*What is expected*:
Only the lines that contain the string "buttons" belong in the answer; pull them from the records.

*Task data*:
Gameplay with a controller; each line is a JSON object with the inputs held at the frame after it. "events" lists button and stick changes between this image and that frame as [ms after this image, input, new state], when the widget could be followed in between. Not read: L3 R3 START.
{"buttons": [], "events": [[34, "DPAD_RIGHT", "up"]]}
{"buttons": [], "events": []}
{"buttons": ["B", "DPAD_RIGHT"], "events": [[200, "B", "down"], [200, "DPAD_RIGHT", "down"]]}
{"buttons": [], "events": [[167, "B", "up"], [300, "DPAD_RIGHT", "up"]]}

*Answer space*:
{"buttons": [], "events": [[34, "DPAD_RIGHT", "up"]]}
{"buttons": [], "events": []}
{"buttons": ["B", "DPAD_RIGHT"], "events": [[200, "B", "down"], [200, "DPAD_RIGHT", "down"]]}
{"buttons": [], "events": [[167, "B", "up"], [300, "DPAD_RIGHT", "up"]]}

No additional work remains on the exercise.